While relationships may build up with members of the sample under scrutiny during the course of the study, the researcher remains an ‘outsider’, and on leaving the study breaks the ties / links to the sample, reporting about her / his activities, rituals and ways of life in an objective manner. My own ethnographic study can be categorised as urban ethnography, since it considered a sub-culture: the non-French, Western / First World foreign residents who had decided to live in the South of France on a potentially permanent basis and to follow their careers as French residents. For my study, I focused on a geographical case study, Sophia Antipolis, in the South of France, where I myself was a member of the community I was exploring (an active participant). All my observations and interviews took place in this location. Moving from classic to urban ethnography, the role of the researcher in the study becomes more integral. The next section considers the movement toward an even more subjective / reflexive role of the ethnographer in ethnography.

INFORMATION GIVEN:
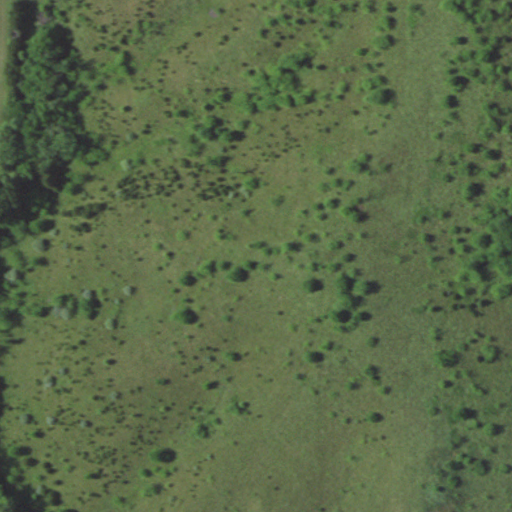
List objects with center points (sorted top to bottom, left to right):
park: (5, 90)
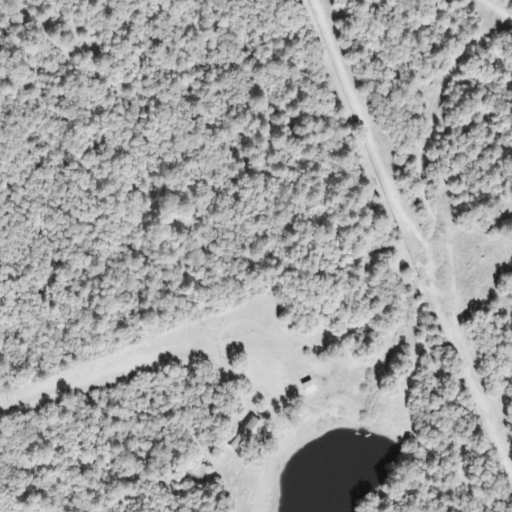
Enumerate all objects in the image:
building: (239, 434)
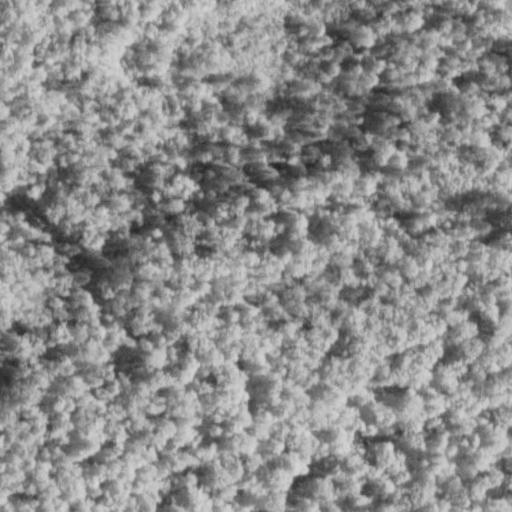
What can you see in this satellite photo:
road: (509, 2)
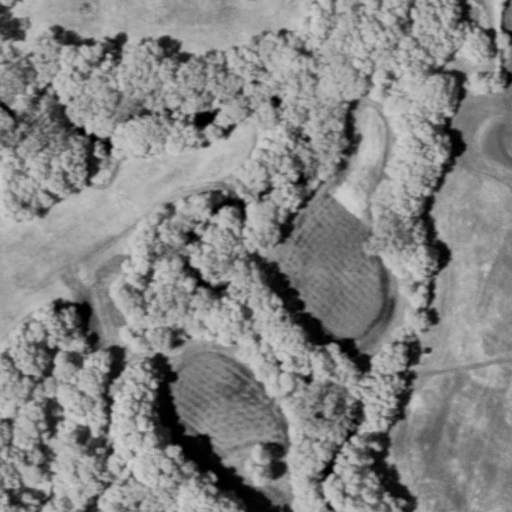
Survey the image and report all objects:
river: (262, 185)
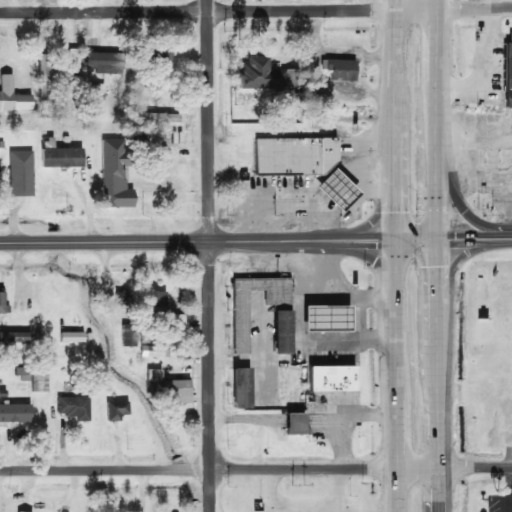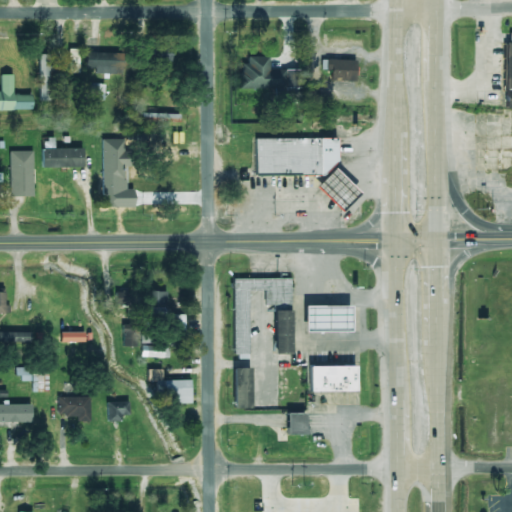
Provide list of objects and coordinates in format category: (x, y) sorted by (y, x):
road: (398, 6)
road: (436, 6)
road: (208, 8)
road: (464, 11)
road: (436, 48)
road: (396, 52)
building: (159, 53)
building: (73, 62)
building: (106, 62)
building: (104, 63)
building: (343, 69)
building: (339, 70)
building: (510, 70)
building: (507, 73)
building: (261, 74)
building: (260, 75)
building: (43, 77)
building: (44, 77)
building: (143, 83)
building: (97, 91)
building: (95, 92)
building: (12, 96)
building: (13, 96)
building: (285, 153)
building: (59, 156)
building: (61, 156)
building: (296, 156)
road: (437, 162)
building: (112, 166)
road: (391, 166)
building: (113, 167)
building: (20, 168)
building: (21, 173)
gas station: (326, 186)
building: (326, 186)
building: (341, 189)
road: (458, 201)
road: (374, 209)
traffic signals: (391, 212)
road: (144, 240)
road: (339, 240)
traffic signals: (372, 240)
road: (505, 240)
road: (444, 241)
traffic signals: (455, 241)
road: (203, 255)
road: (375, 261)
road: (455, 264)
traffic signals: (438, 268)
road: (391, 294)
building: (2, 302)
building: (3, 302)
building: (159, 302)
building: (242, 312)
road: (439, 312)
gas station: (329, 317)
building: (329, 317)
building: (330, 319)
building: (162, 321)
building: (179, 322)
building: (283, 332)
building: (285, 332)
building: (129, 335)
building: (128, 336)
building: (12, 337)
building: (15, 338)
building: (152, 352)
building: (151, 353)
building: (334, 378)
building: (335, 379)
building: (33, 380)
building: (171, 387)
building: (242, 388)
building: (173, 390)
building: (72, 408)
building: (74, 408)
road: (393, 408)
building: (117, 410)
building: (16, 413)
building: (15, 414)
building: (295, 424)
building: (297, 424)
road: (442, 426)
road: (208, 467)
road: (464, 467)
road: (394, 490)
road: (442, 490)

---

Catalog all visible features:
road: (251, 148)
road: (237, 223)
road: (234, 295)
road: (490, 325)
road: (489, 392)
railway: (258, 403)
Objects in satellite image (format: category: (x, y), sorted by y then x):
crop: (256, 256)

REQUIRED TASK: Decide whether each statement agrees with the ethnography passage, giving yes or no along with the passage's deciding words quoted exactly. 1. The researcher was a member of the community being studied. 2. Some of the interviews took place outside Sophia Antipolis. 3. The study focused on French citizens living in the South of France. The listing is separate material with no connection to the ethnography passage.

ANSWER FOR THE TASK:
1. Yes: "where I myself was a member of the community I was exploring (an active participant)"
2. No: "All my observations and interviews took place in this location."
3. No: "the non-French, Western / First World foreign residents who had decided to live in the South of France"